My research interests center on college access, the outcomes of college participation, and using tools of data science such as machine learning and Bayesian statistics to critically examine higher education policy questions that are difficult to answer with conventional econometric tools.
In my work I have examined how students weigh factors like distance and cost when choosing a college and the effect of college participation on both economic outcomes and civic behaviors. I have also used poststratification techniques to improve the representativeness of survey responses among former students who exited early and to produce state-level estimates of low-income college enrollment using non-representative data.
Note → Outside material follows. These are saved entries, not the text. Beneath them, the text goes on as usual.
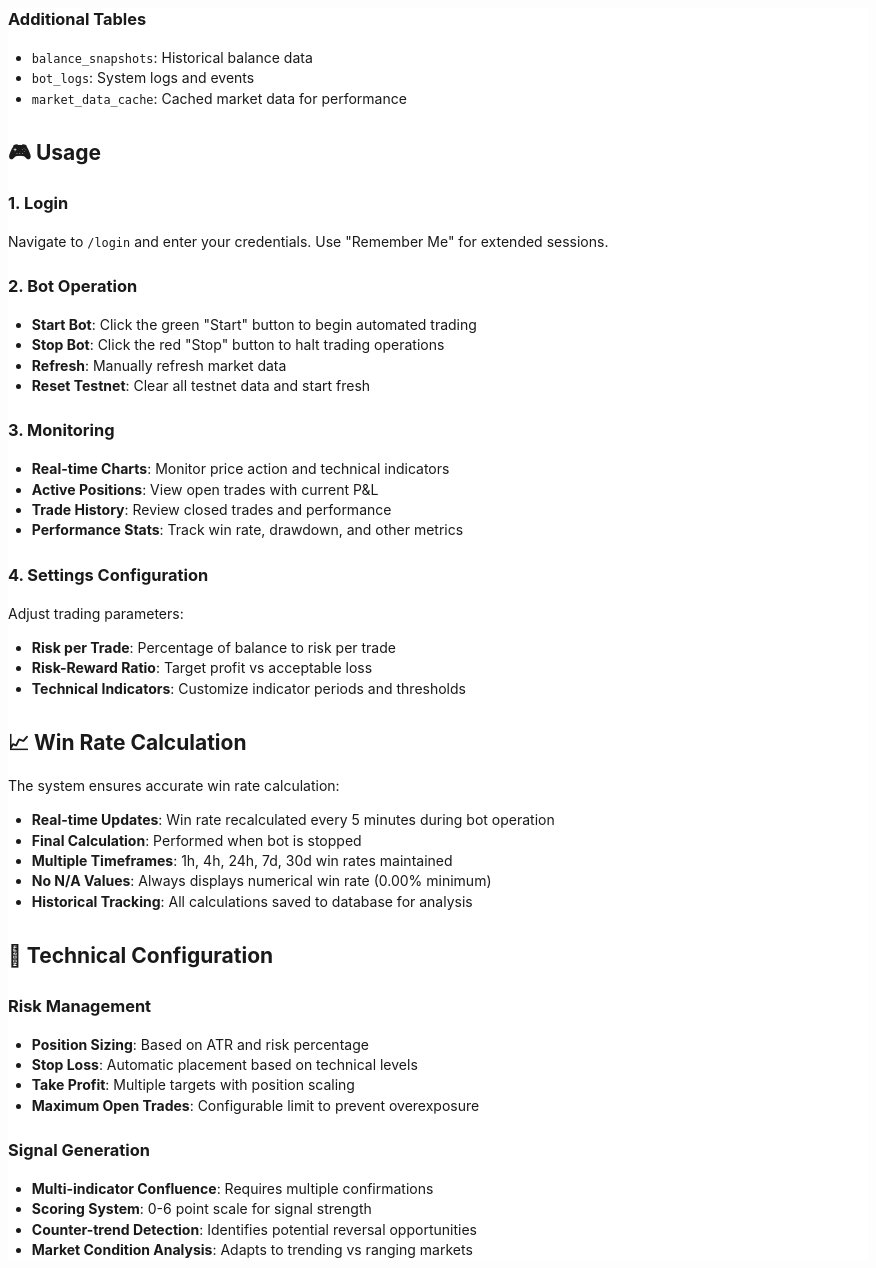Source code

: ### Additional Tables
- `balance_snapshots`: Historical balance data
- `bot_logs`: System logs and events
- `market_data_cache`: Cached market data for performance

## 🎮 Usage

### 1. Login
Navigate to `/login` and enter your credentials. Use "Remember Me" for extended sessions.

### 2. Bot Operation
- **Start Bot**: Click the green "Start" button to begin automated trading
- **Stop Bot**: Click the red "Stop" button to halt trading operations
- **Refresh**: Manually refresh market data
- **Reset Testnet**: Clear all testnet data and start fresh

### 3. Monitoring
- **Real-time Charts**: Monitor price action and technical indicators
- **Active Positions**: View open trades with current P&L
- **Trade History**: Review closed trades and performance
- **Performance Stats**: Track win rate, drawdown, and other metrics

### 4. Settings Configuration
Adjust trading parameters:
- **Risk per Trade**: Percentage of balance to risk per trade
- **Risk-Reward Ratio**: Target profit vs acceptable loss
- **Technical Indicators**: Customize indicator periods and thresholds

## 📈 Win Rate Calculation

The system ensures accurate win rate calculation:

- **Real-time Updates**: Win rate recalculated every 5 minutes during bot operation
- **Final Calculation**: Performed when bot is stopped
- **Multiple Timeframes**: 1h, 4h, 24h, 7d, 30d win rates maintained
- **No N/A Values**: Always displays numerical win rate (0.00% minimum)
- **Historical Tracking**: All calculations saved to database for analysis

## 🔧 Technical Configuration

### Risk Management
- **Position Sizing**: Based on ATR and risk percentage
- **Stop Loss**: Automatic placement based on technical levels
- **Take Profit**: Multiple targets with position scaling
- **Maximum Open Trades**: Configurable limit to prevent overexposure

### Signal Generation
- **Multi-indicator Confluence**: Requires multiple confirmations
- **Scoring System**: 0-6 point scale for signal strength
- **Counter-trend Detection**: Identifies potential reversal opportunities
- **Market Condition Analysis**: Adapts to trending vs ranging markets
I have a particular interest in students’ access to broadband: how it varies across student populations, its connection to past housing policy, and its relationship to online course enrollments. See my publications and working papers pages for a complete list of my papers and my GitHub profile for links to replication files for many of my projects.
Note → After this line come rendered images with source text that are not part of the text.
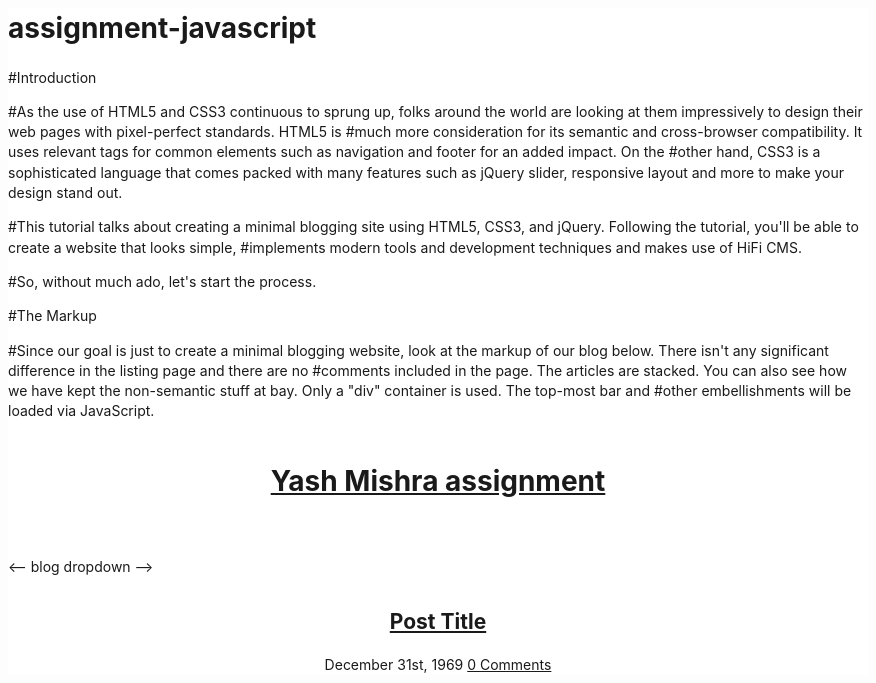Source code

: # assignment-javascript
#Introduction
 
#As the use of HTML5 and CSS3 continuous to sprung up, folks around the world are looking at them impressively to design their web pages with pixel-perfect standards. HTML5 is #much more consideration for its semantic and cross-browser compatibility. It uses relevant tags for common elements such as navigation and footer for an added impact. On the #other hand, CSS3 is a sophisticated language that comes packed with many features such as jQuery slider, responsive layout and more to make your design stand out.
 
#This tutorial talks about creating a minimal blogging site using HTML5, CSS3, and jQuery. Following the tutorial, you'll be able to create a website that looks simple, #implements modern tools and development techniques and makes use of HiFi CMS.
 
#So, without much ado, let's start the process.
 
#The Markup
 
#Since our goal is just to create a minimal blogging website, look at the markup of our blog below. There isn't any significant difference in the listing page and there are no #comments included in the page. The articles are stacked. You can also see how we have kept the non-semantic stuff at bay. Only a "div" container is used. The top-most bar and #other embellishments will be loaded via JavaScript.
<!DOCTYPE html>  
<html lang="en">  
    <head>  
        <meta charset="utf-8" />  
        <title>Title</title>  
        <!-- styles -->  
    </head>  
    <body>  
        <div id="container">  
            <header role="banner">  
                <h1>  
                    <a href="/">Yash Mishra assignment</a>  
                </h1>  
            </header>  
            <nav>  
                <ul>  
                    <!-- nav items -->  
                </ul>  
            </nav>  
            <div id="blog" class="hidden"><-- blog dropdown -->  
            </div>  
            <!-- blog -->  
            <article>  
                <header>  
                    <h1>  
                        <a href="">Post Title</a>  
                    </h1>  
                    <div class="postmeta">  
                        <time datetime="">December 31st, 1969</time>  
                        <a href="y#comments" class="comments">0 Comments</a>  
                    </div>  
                </header>  
                <!-- content -->  
                <aside class="comments" id="comments">  
                    <!-- comments -->  
                </aside>  
                <!-- comments -->  
            </article>  
        </div>  
        <!-- container -->  
        <!-- scripts -->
I am the author and maintainer of a number of software packages, including rscorecard, which can be used to download data from the College Scorecard; crosswalkr, a port of a set of Stata commands that help build primary data sets from smaller files in a reproducible manner; duawranglr, a set of functions to help users create shareable data sets from protected data files according to a data use agreement; and GitRoom Manager, a program that allows instructors to more easily manage a GitHub-based virtual classroom from the command line. Other small scripts that I share can be found on my code page.
I earned my doctorate in leadership and policy studies from Vanderbilt University in 2017, master’s in the humanities from the University of Chicago in 2008, and bachelor’s in music and English from Vanderbilt in 2006.